§ EXERCISE DETAILS
Gather every line of the material below that contains the string "Carisma", matching case exactly, and copy each one out.

§ Saved entries
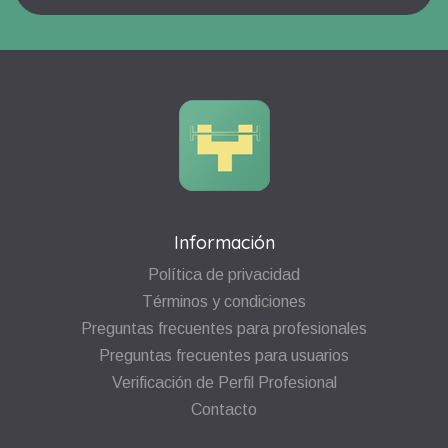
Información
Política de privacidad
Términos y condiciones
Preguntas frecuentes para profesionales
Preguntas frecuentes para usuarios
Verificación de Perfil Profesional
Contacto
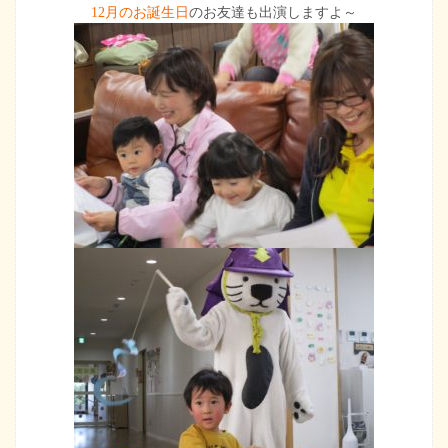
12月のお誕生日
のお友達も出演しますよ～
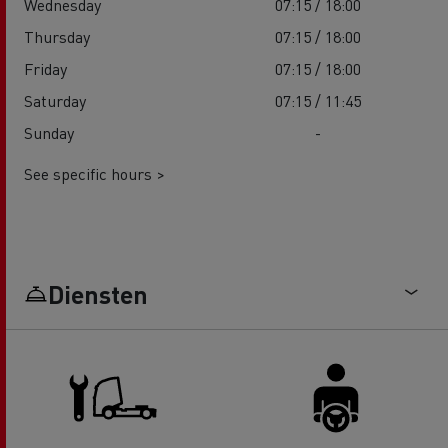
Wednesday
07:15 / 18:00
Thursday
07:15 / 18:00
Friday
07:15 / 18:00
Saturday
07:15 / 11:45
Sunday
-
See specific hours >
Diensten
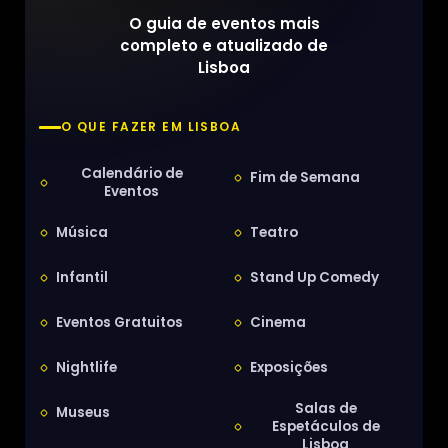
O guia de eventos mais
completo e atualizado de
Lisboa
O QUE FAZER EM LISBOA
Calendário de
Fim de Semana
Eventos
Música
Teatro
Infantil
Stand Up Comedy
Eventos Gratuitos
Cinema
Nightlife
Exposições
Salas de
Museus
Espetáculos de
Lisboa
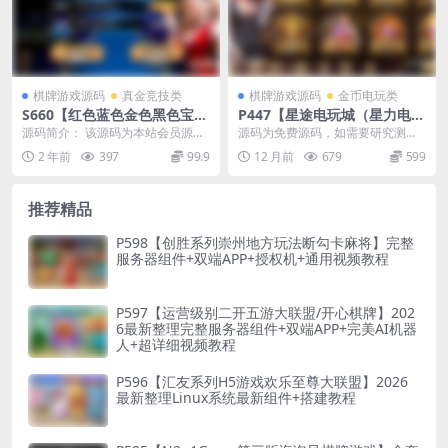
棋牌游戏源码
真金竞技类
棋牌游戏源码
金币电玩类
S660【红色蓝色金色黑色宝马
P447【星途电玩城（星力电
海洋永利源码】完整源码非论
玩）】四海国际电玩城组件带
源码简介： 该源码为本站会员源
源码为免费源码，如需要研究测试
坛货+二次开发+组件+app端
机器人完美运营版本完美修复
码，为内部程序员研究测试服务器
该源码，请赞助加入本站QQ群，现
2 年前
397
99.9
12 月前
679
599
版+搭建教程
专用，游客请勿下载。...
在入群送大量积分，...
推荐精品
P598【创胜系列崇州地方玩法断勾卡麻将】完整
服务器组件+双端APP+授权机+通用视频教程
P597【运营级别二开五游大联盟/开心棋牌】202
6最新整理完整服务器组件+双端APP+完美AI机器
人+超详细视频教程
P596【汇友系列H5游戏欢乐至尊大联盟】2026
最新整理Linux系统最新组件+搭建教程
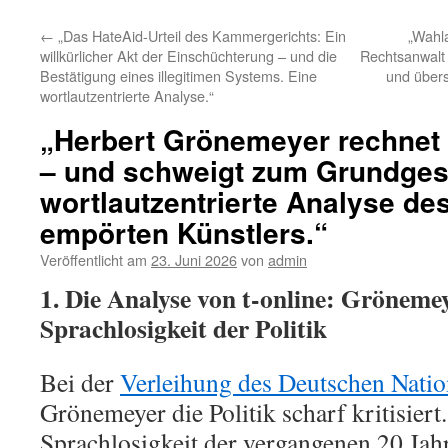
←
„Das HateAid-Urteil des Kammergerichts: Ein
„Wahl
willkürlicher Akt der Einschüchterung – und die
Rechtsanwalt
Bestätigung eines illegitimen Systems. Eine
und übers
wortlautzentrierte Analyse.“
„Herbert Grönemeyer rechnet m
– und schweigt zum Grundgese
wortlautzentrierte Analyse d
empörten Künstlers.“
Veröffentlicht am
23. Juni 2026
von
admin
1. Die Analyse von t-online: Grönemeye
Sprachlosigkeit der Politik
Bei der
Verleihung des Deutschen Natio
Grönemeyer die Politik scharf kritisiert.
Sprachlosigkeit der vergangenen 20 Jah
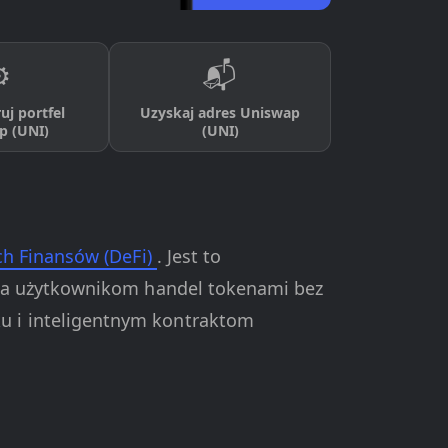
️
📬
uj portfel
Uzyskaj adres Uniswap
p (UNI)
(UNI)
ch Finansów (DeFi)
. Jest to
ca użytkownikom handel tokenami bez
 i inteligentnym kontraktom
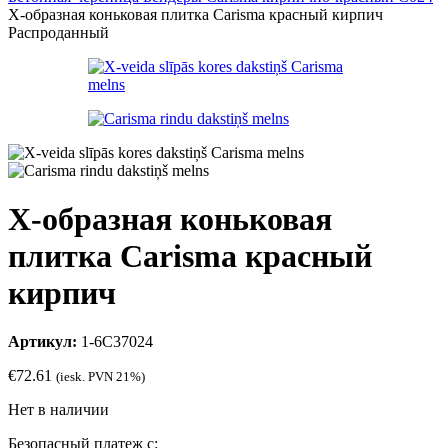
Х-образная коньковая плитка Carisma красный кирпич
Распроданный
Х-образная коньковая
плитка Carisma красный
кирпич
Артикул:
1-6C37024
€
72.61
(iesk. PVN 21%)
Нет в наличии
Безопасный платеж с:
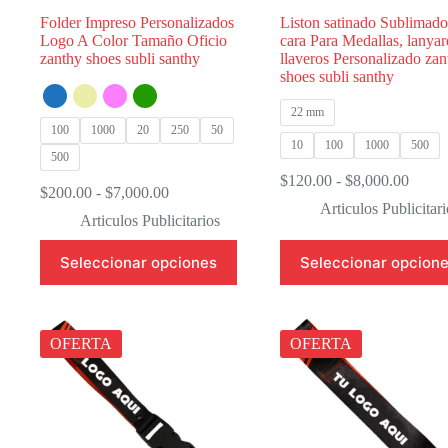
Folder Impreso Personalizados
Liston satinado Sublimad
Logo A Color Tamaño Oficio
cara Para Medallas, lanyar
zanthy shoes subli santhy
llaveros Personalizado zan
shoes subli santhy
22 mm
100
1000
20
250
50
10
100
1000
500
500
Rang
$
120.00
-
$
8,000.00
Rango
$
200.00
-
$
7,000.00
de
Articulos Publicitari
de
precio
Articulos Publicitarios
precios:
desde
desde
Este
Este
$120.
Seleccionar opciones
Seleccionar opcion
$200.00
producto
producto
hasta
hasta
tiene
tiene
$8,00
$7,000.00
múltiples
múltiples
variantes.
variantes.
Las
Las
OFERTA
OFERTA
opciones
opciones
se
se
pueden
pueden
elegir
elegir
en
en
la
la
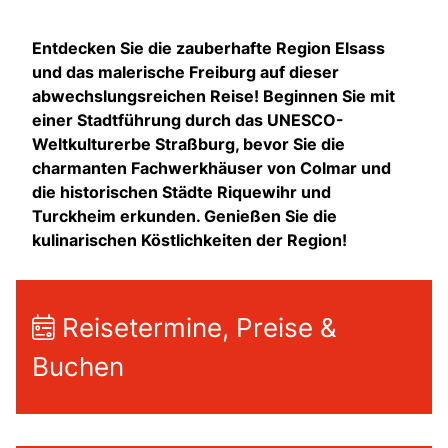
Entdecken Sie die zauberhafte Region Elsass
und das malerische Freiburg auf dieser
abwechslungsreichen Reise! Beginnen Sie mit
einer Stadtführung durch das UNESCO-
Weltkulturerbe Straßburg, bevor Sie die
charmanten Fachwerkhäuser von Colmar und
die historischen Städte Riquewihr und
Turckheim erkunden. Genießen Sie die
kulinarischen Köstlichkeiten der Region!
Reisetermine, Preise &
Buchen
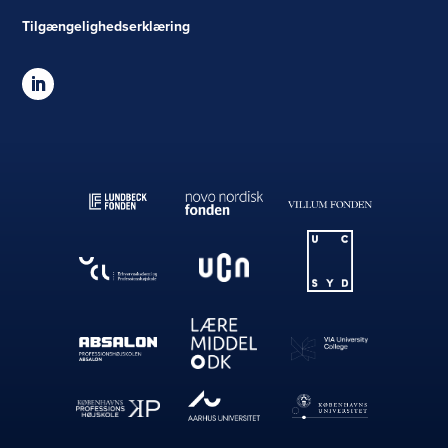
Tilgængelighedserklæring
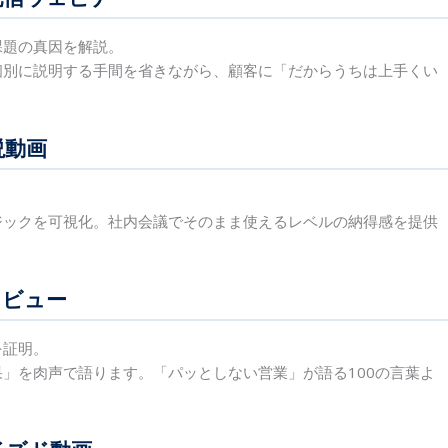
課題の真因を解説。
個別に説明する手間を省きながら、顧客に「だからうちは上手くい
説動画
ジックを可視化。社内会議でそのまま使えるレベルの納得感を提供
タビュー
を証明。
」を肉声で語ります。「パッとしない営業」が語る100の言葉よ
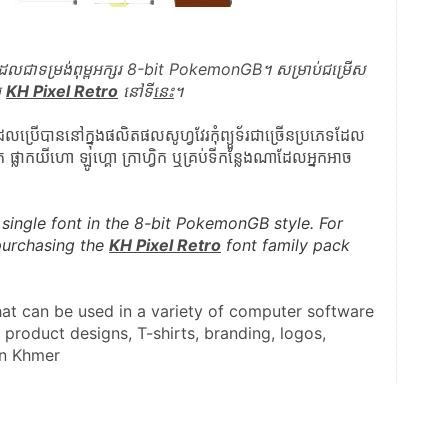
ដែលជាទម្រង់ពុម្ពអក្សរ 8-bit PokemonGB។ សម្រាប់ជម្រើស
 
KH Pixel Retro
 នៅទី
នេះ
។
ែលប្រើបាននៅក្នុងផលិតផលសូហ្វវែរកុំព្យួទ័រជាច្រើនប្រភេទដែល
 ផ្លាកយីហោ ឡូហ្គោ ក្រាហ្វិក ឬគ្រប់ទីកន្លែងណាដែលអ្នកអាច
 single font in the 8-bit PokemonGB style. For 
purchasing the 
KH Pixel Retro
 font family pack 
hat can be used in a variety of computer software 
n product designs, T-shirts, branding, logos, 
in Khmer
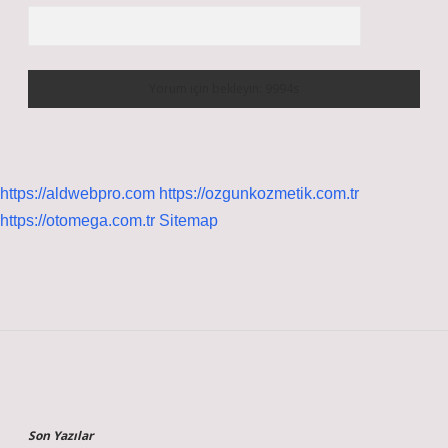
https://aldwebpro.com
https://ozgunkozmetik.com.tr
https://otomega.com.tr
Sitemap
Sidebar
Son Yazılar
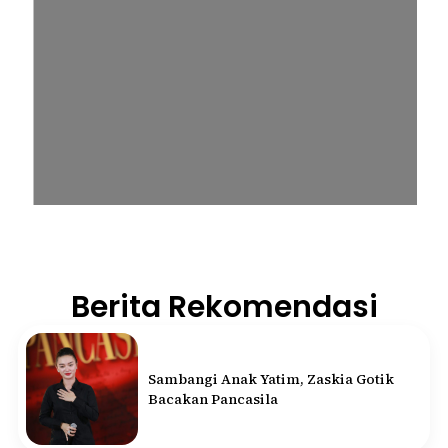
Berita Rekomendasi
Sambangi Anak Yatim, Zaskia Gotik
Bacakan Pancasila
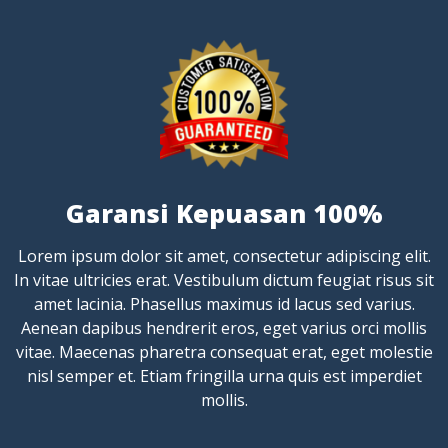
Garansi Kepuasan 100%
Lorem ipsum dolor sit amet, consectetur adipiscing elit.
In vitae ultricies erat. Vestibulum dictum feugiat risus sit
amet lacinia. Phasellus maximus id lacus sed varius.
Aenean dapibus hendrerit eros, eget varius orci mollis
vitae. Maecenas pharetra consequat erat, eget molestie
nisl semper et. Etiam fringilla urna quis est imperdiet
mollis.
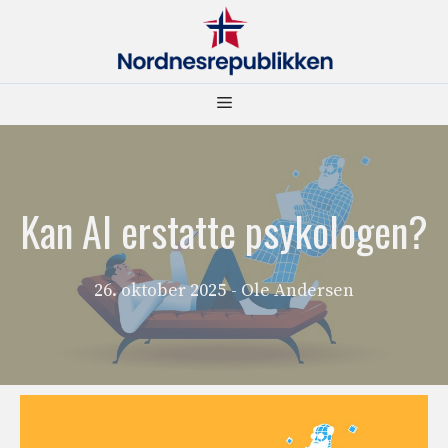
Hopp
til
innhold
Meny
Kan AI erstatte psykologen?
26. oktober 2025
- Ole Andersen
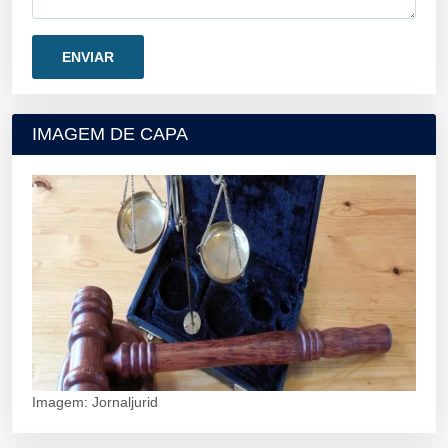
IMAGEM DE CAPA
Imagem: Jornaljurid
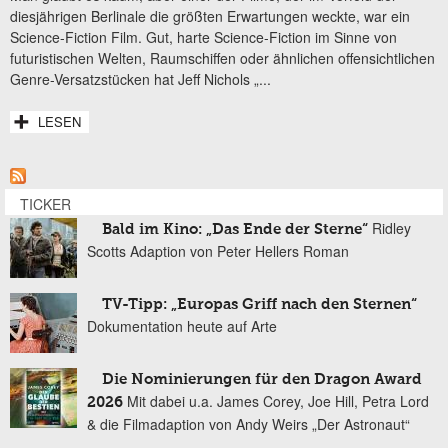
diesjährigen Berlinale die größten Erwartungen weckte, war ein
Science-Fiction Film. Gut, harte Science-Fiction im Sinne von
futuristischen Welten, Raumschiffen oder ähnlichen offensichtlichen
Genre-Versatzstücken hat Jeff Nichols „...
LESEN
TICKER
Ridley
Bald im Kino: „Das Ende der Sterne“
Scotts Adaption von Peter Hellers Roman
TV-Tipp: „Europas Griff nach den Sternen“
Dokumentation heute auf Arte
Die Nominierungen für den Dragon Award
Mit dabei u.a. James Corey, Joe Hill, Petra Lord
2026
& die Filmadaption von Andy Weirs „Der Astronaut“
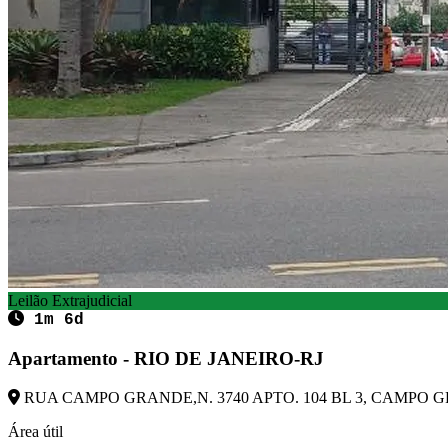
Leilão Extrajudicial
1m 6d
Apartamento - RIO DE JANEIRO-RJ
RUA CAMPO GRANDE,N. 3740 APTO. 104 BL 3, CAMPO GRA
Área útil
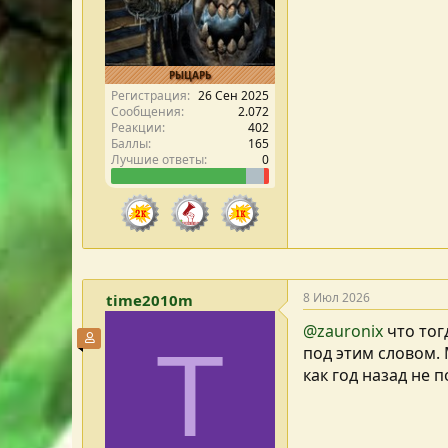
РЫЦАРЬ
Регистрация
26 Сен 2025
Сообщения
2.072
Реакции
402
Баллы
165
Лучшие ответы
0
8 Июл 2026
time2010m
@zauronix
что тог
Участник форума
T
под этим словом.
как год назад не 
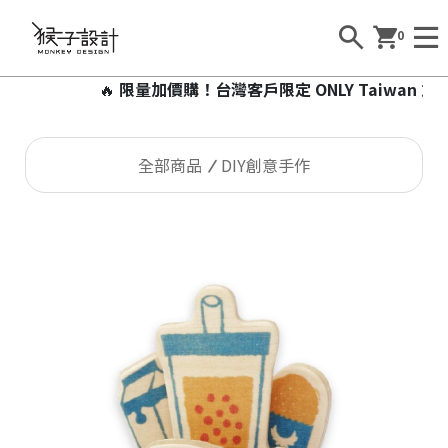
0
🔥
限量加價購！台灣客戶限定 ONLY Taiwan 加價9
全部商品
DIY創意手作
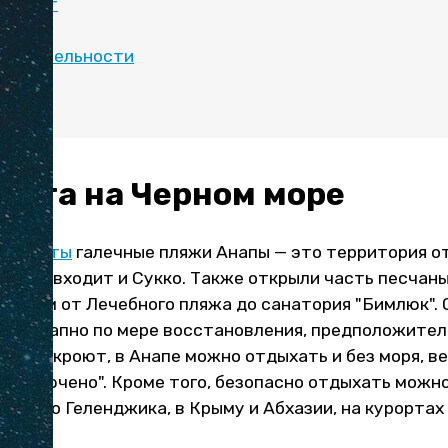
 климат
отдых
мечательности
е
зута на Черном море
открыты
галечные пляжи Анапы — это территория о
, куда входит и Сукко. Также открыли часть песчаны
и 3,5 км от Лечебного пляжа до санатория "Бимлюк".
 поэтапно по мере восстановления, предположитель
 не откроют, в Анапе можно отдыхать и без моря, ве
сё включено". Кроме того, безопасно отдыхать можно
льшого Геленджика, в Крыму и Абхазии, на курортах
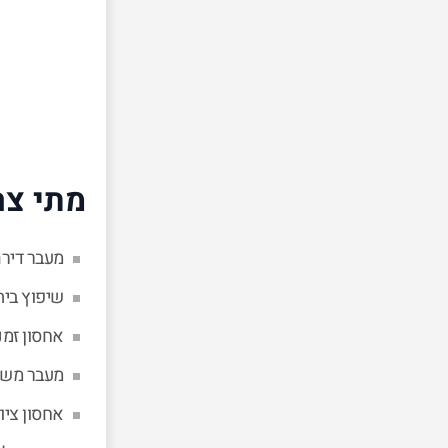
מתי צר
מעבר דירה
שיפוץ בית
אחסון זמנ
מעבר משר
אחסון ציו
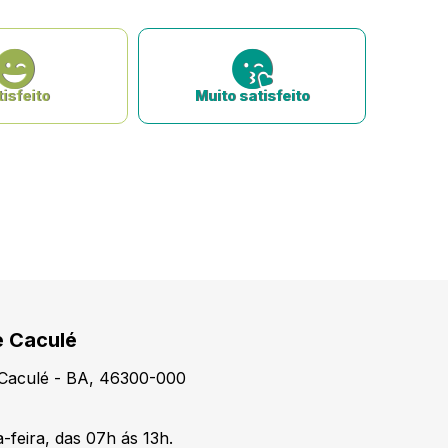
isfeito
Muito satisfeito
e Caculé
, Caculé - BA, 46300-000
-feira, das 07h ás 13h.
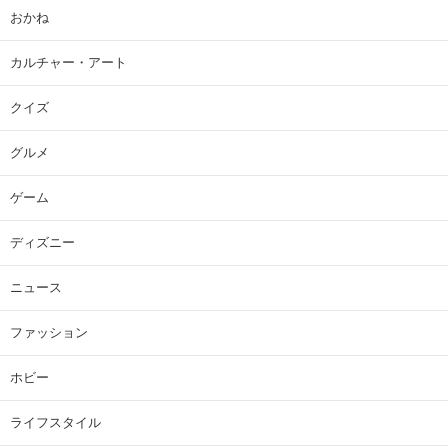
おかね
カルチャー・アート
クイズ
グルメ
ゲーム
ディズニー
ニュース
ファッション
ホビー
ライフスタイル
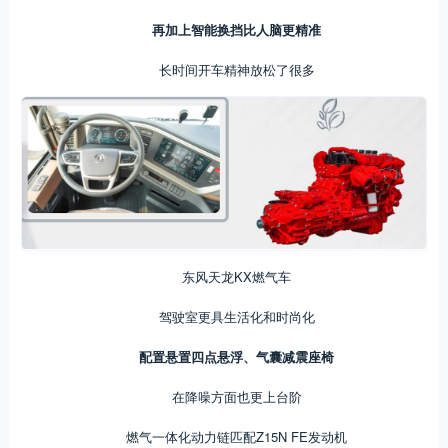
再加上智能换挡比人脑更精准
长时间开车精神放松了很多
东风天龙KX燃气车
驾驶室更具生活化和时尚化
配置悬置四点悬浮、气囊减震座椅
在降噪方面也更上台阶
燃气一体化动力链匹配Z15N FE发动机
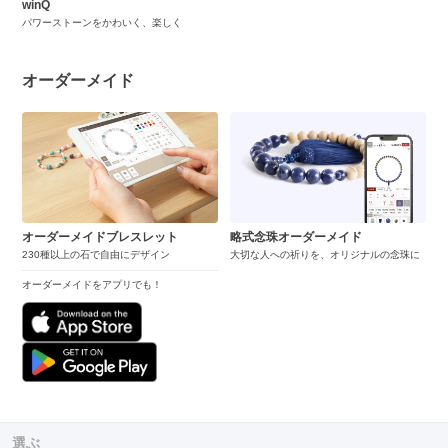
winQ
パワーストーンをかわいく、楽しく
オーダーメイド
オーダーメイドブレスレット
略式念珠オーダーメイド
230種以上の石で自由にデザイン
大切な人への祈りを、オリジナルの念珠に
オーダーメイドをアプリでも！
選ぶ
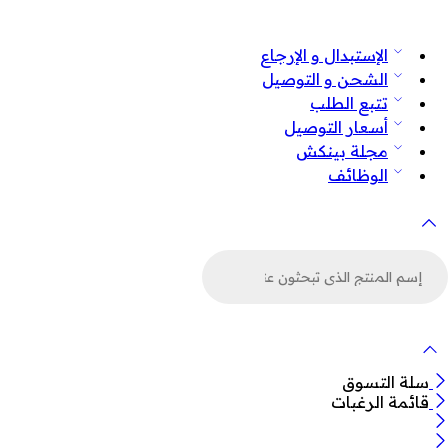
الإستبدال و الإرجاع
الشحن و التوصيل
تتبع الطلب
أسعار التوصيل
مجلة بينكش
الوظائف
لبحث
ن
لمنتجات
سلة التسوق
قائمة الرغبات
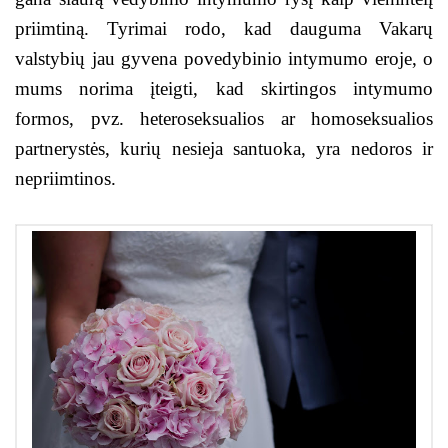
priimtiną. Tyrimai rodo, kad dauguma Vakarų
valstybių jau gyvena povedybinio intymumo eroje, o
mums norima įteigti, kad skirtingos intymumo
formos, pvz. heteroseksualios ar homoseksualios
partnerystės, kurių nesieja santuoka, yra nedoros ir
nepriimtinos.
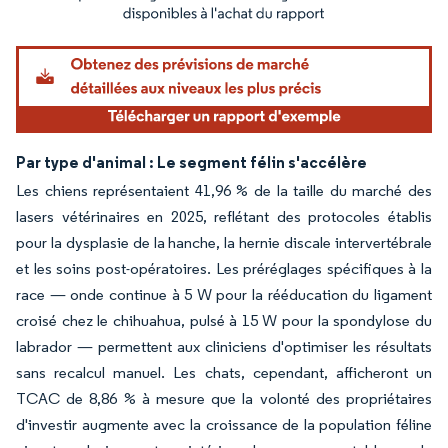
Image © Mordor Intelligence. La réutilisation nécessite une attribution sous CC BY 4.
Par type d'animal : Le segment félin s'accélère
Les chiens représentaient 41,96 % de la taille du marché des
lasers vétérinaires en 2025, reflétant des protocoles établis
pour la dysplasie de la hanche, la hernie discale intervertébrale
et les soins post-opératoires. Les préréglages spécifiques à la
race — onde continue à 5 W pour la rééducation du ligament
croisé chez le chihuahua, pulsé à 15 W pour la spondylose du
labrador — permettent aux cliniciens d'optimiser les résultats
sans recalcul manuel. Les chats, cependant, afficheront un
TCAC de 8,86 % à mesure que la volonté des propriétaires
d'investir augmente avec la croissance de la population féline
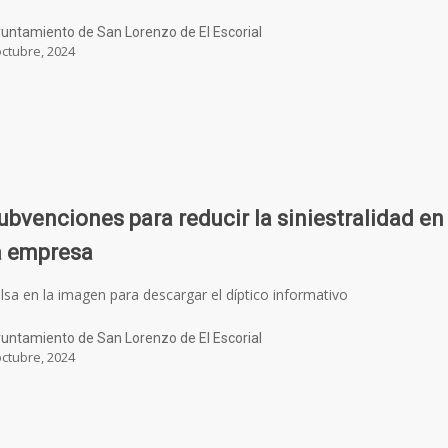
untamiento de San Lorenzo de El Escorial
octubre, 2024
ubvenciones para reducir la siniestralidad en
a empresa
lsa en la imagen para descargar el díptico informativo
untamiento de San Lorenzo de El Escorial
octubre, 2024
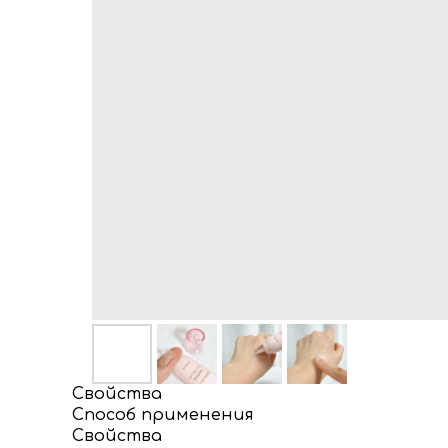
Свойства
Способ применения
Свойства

§ EXERCISE OUTPUT
Х-образная коньковая плитка Carisma красный кирпич
плитка Carisma красный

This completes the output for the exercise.